Robert Costa of the Washington Post reported on MSNBC on Monday that Republican sources tell him the Democrats are being "political" and have no right to hold hearings that are impeachment inquiries in all but name. I think we know how to solve that problem, don't we?
Barr's outrageous behavior and the White House attempts to stonewall all forms of oversight are pushing the Democrats toward impeachment, whether they want it or not. Rep. Ted Lieu, D-Calif., a member of the House Democratic policy leadership team who sits on the Judiciary Committee, told the Washington Post's Greg Sargent, “If we can’t fact-gather, we’re going to have to use the other tools at our disposal and make sure our oversight responsibilities are respected.”

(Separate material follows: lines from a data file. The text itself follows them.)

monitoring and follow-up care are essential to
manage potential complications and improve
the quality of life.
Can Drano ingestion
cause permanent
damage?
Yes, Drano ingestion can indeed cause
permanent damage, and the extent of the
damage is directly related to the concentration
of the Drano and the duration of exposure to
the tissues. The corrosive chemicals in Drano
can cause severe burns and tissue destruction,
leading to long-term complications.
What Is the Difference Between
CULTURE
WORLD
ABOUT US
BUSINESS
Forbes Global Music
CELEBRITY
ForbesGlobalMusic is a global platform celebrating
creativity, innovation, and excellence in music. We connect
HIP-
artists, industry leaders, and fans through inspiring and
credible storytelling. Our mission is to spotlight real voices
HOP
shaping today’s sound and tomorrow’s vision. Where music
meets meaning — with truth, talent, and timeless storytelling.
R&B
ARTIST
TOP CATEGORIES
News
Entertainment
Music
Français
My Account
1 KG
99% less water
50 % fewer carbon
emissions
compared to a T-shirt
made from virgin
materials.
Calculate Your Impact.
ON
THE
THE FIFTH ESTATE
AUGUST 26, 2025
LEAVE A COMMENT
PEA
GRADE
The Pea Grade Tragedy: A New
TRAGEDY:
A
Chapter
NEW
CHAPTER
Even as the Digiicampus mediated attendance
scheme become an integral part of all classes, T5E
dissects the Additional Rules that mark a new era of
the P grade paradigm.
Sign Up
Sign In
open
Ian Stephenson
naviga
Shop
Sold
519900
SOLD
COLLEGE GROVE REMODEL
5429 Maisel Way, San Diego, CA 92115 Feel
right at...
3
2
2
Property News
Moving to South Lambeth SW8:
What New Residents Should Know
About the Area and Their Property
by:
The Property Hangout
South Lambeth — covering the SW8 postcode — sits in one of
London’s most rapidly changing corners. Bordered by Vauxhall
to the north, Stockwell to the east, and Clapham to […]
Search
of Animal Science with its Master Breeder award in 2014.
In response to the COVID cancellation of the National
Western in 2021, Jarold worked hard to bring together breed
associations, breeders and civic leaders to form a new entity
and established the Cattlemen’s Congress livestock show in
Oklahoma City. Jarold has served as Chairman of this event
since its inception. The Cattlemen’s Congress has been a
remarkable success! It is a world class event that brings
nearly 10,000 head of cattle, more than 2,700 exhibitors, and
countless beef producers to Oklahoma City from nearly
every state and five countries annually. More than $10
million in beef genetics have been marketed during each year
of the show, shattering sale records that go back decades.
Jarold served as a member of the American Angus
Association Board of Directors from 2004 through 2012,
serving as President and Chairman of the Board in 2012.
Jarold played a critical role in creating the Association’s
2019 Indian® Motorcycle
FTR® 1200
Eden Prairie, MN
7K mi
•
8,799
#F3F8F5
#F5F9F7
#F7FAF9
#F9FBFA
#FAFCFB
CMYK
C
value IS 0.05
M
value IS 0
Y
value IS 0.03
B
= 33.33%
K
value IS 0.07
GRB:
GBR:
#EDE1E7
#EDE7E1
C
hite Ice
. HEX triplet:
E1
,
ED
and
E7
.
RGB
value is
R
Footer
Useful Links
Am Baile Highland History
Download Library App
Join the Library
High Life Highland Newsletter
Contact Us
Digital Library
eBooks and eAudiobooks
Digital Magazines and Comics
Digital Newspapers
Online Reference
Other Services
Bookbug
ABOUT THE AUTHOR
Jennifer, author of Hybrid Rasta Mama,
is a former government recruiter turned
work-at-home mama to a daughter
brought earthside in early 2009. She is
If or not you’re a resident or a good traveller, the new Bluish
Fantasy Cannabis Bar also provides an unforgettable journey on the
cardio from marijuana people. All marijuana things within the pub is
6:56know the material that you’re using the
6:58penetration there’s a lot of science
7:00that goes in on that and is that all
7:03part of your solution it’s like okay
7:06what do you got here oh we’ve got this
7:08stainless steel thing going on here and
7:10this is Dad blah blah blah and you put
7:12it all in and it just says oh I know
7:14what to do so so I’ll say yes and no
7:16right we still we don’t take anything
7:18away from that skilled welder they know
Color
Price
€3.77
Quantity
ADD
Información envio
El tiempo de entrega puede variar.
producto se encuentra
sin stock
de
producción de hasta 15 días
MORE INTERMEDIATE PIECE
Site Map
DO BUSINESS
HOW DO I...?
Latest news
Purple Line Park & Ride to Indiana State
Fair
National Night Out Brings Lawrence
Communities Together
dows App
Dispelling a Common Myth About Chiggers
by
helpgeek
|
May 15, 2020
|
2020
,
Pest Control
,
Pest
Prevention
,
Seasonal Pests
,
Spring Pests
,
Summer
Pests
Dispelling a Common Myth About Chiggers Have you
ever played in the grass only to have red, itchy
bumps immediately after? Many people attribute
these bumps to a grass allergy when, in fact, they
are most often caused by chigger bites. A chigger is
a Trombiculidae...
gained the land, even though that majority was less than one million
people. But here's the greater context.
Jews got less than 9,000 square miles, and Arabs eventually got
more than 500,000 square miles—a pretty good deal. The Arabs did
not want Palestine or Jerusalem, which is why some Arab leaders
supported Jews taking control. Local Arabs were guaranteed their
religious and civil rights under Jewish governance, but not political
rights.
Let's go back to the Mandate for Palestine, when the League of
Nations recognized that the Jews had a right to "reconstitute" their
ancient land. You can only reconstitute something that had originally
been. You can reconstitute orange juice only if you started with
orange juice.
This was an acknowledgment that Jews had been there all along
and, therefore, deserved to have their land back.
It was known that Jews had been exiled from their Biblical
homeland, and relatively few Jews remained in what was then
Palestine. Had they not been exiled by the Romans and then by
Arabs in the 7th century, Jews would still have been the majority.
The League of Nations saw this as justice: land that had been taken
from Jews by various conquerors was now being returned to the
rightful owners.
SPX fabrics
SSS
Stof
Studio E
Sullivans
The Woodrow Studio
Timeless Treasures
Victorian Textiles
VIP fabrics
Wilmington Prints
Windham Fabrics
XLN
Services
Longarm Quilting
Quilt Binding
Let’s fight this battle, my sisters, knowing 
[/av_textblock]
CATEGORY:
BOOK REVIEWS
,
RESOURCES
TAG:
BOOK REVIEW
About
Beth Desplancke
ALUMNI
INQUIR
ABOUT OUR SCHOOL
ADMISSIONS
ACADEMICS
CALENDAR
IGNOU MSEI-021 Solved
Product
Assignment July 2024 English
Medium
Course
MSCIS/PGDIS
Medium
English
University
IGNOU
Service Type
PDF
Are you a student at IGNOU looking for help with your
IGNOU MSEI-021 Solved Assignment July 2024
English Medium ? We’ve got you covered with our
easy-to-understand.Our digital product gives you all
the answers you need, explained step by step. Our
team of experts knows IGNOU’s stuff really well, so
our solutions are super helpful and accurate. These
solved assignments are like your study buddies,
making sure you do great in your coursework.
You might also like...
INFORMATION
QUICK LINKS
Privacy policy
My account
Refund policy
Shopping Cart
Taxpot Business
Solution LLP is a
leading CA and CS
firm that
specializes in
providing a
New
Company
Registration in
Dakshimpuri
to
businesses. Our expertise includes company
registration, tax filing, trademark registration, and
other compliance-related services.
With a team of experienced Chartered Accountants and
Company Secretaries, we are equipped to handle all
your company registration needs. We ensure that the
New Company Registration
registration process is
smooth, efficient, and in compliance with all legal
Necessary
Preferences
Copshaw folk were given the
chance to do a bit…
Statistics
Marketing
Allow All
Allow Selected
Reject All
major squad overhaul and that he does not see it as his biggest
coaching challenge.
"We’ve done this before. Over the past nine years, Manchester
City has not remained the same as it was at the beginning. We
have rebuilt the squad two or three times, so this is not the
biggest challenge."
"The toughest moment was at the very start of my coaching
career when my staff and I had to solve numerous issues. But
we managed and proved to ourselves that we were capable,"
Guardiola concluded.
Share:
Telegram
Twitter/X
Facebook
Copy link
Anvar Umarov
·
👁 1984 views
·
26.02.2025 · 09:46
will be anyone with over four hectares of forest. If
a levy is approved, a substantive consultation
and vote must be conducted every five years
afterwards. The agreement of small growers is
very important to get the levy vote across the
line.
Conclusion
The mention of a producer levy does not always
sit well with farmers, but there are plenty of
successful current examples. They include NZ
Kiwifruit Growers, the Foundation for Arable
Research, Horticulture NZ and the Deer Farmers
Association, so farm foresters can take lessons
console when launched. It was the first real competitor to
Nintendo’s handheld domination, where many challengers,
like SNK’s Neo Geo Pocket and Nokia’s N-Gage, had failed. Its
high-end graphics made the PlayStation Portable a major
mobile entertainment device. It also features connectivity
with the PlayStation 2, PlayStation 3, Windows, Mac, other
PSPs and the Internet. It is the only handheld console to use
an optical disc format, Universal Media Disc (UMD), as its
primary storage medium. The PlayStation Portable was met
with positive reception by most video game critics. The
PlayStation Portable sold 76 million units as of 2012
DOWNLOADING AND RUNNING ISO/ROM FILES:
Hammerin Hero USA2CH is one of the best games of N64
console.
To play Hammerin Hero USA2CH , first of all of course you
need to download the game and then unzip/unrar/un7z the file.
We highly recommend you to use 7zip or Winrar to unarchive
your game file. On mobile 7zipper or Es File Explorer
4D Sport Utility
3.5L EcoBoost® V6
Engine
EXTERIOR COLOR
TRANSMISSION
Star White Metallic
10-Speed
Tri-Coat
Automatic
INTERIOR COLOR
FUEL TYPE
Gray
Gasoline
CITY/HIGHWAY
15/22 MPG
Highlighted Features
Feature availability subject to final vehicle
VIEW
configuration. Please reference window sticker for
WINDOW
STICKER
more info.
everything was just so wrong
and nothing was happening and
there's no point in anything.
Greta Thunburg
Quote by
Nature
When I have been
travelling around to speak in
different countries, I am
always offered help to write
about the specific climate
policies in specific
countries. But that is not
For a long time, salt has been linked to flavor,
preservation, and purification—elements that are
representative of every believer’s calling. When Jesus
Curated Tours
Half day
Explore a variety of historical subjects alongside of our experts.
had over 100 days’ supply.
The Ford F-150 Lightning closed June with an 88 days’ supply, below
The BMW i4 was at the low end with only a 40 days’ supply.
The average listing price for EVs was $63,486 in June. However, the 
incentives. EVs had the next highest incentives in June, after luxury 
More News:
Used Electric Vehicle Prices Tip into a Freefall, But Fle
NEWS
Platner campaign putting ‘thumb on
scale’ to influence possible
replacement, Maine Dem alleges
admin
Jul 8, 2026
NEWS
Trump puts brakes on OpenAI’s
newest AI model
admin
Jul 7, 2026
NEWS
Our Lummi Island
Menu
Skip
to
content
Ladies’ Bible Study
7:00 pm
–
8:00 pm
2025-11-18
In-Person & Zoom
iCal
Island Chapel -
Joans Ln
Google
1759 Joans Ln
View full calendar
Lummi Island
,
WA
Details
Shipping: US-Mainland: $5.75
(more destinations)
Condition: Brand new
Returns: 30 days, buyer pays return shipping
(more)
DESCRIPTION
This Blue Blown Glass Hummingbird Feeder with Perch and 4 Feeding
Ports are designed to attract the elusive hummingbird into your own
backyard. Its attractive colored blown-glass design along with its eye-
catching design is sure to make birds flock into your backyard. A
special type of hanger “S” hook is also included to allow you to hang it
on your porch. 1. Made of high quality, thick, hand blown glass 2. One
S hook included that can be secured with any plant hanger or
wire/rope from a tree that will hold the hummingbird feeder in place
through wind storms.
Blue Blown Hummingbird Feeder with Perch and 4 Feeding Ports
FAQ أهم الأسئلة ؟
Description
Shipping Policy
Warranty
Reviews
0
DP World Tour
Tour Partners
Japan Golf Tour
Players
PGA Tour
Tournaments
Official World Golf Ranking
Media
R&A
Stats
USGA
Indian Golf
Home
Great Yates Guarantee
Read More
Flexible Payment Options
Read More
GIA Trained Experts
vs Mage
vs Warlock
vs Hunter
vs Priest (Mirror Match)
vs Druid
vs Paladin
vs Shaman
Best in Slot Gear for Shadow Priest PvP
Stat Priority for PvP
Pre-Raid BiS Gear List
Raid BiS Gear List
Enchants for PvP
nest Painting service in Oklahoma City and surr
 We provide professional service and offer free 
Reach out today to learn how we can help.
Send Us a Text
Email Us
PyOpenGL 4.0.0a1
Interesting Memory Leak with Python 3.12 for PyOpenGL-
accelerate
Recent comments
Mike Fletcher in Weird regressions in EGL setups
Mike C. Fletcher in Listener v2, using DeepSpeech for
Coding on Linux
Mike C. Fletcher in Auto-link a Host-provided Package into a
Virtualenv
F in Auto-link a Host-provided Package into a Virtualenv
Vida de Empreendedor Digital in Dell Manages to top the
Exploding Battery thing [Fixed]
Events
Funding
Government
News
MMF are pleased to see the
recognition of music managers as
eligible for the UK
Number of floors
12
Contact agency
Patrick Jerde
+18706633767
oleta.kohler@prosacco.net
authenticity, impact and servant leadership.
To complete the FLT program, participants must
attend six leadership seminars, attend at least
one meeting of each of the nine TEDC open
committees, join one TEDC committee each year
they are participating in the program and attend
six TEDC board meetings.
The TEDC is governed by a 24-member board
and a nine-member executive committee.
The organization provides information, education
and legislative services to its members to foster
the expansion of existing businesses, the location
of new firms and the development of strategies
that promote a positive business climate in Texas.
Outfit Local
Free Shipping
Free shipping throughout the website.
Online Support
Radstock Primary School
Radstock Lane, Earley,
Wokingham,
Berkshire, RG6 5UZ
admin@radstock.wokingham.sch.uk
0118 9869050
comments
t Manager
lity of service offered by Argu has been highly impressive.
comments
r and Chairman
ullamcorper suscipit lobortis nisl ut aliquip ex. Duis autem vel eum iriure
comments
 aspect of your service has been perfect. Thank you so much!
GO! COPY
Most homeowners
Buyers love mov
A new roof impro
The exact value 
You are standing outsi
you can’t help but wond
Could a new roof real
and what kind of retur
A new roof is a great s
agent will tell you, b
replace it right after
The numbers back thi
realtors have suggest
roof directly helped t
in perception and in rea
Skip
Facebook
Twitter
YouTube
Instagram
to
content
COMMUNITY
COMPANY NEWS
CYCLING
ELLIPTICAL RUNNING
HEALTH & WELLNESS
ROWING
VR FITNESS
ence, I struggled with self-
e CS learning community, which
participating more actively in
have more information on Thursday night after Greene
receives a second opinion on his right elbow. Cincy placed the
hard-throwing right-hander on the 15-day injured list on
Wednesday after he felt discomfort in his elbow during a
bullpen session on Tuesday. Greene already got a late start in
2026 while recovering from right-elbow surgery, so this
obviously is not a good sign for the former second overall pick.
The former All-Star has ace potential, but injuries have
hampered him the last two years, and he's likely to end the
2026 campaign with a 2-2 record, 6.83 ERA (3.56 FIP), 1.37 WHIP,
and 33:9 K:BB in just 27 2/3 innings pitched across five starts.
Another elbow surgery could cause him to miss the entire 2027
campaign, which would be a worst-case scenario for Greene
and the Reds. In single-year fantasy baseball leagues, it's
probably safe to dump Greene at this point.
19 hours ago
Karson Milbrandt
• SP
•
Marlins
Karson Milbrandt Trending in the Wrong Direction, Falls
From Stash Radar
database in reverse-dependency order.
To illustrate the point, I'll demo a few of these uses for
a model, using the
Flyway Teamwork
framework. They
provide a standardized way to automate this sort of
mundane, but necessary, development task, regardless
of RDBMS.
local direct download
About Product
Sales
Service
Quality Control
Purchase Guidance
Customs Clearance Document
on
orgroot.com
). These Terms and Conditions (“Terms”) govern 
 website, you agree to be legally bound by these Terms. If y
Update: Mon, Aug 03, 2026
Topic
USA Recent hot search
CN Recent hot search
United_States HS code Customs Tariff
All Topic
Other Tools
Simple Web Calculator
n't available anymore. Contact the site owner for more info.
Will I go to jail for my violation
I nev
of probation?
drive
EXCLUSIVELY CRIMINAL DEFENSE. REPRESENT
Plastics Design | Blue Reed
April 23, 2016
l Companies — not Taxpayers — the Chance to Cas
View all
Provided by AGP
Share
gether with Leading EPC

Lieu added, "If it turns out we can’t investigate because the White House is not complying with anything that Congress requests, then I think the caucus would support an article of impeachment on obstructing Congress in order to maximize our court position.” As Sargent points out, Democrats have already said that fact-gathering and accountability is their mission for the moment, "but if Trump won’t allow that, they can threaten an impeachment inquiry in response, and note quite correctly that Trump is forcing them into it."
The third article of impeachment against Richard Nixon was for defying congressional subpoenas and oversight. Trump may be leaving Congress no choice but to do that again, if only to defend its own constitutional prerogatives. For a president with an approval rating that's been hovering around 40% for his entire tenure, that's a risky strategy.